Co-innovating with customers
As part of Massman’s plan to focus energy into engineering-rich areas of creativity, innovation, and intellectual property, the company is experimenting with co-engineering and co-innovating machines with its customers.
“All panels at Massman are wired within the facility. Perhaps unique to Massman, all controls engineers are positioned on the floor, as opposed to front-office engineering offices. When a machine is ready to be powered up and is into test and debug mode, we want the quickest path for them to the machine. That way they can then make program changes on the fly,” says Mark Suchy, VP of sales and marketing. “While it’s a legacy practice, our engineering managers and electrical engineering managers say this is their preferred method. Once the machines are up and ready to roll, these are the guys that drive it to completion.”
In the past, an OEM would be forced to commit to developing a brand-new technology for a customer, but that customer might only be in the market for one machine, and that’s only if it works.
“Now, using the co-engineering model, we’re saying, ‘Why don’t we partner on the first machine and see if this can happen?’ Because if it can happen, now our customer has a competitive, first mover’s advantage,” Bigger says.
A generalized example of this might be found in the move from cartons to flexibles.
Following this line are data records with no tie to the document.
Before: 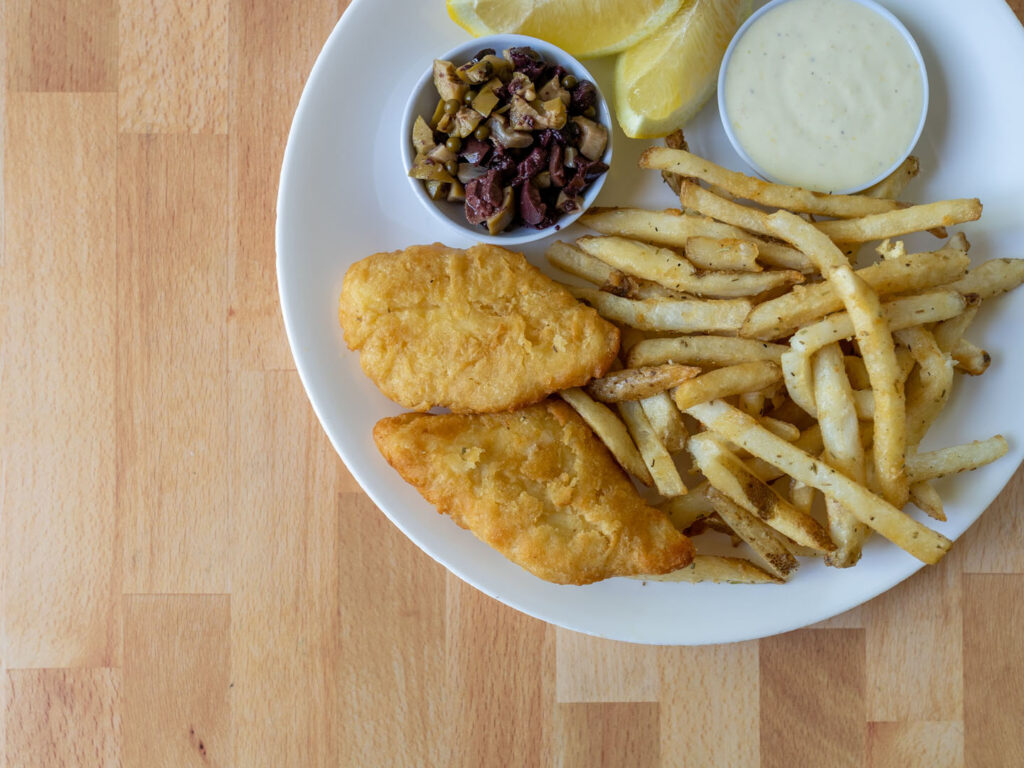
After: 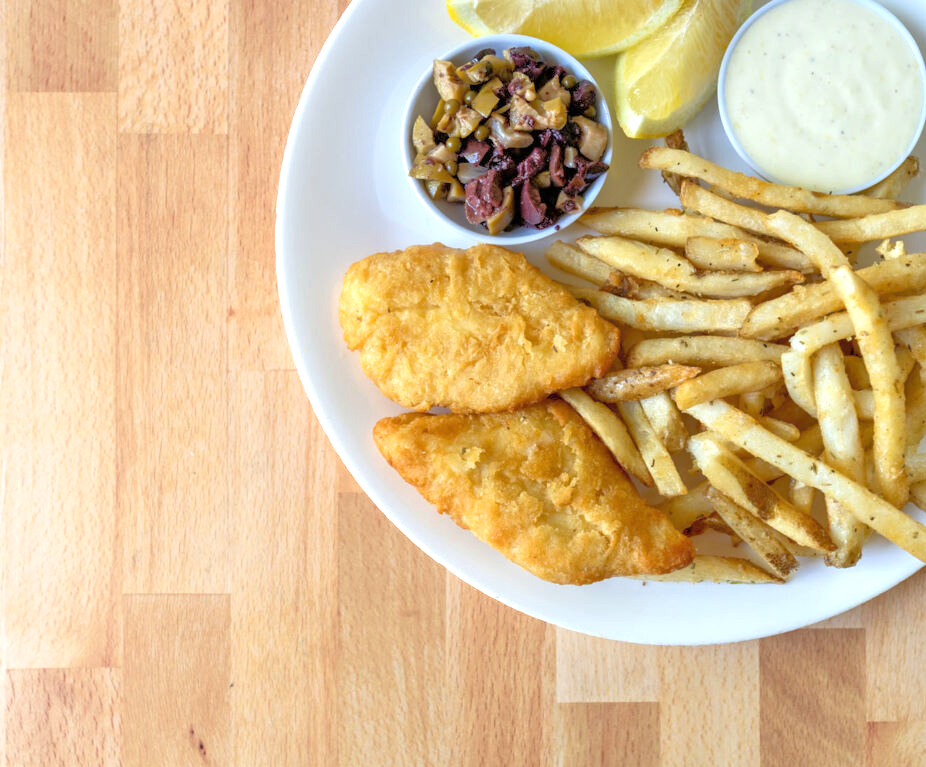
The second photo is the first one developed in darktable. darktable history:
exposure: black level correction 0, exposure 0.698 EV, compensate highlight preservation false
crop: right 9.489%, bottom 0.028%
tone equalizer: -7 EV 0.163 EV, -6 EV 0.614 EV, -5 EV 1.14 EV, -4 EV 1.33 EV, -3 EV 1.14 EV, -2 EV 0.6 EV, -1 EV 0.152 EV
The largest food and beverage companies are probably not as quick to innovate as a small entrepreneur running a small food company. This is just because it’s hard to turn the proverbial aircraft carrier in making the move from a traditionally cartoned product to an individually wrapped, single-dose sized product filling a flexible pouch.
“But the large companies are catching up, and when they catch up, they want to do it in a really big way. And when they want to do it in a really big way, they need to partner with one company, do it right, get it through R&D, get it accomplished, keep it proprietary, and beat the market,” he says.
Leaning into lean
At Massman’s primary Villard facility, shop-floor flow is lean and becoming leaner. The company is in the process of “flexing its lean muscle,” Bigger likes to say. Engineering develops the CAD designs, which are sent to a centralized tower in the machine shop. The raw materials are either taken from inventory or ordered from the tower. When they arrive, the materials meet the designs or prints, either at a machine or in the fabrication and welding center. Most parts are machined in house, either at the Villard facility or at the machine shop in Glenwood, but occasionally parts need to be outsourced in the case of a special operation.
Finished parts are boxed and sent out for painting, plating, or other necessary secondary operations. Parts come back from the powder coating and platers, are carted, and then go to cellular assembly centers, complete with Vendor Managed Inventory (VMI) racks and other lean techniques.
“This is a building that has been added onto multiple times, so our flow, compared to a new facility, may look more like a zig-zag than a straight line, but we are still implementing lean practices throughout,” says Mark Suchy, VP, sales and marketing. “So to straighten out the flow, a big-picture plan is to add on assembly space, which would allow the machine shop more breathing room. Then, our parts room would end up located between the machine shop and assembly buildings, which would make a lot of sense. We’re always learning, always improving, which is what lean is all about.”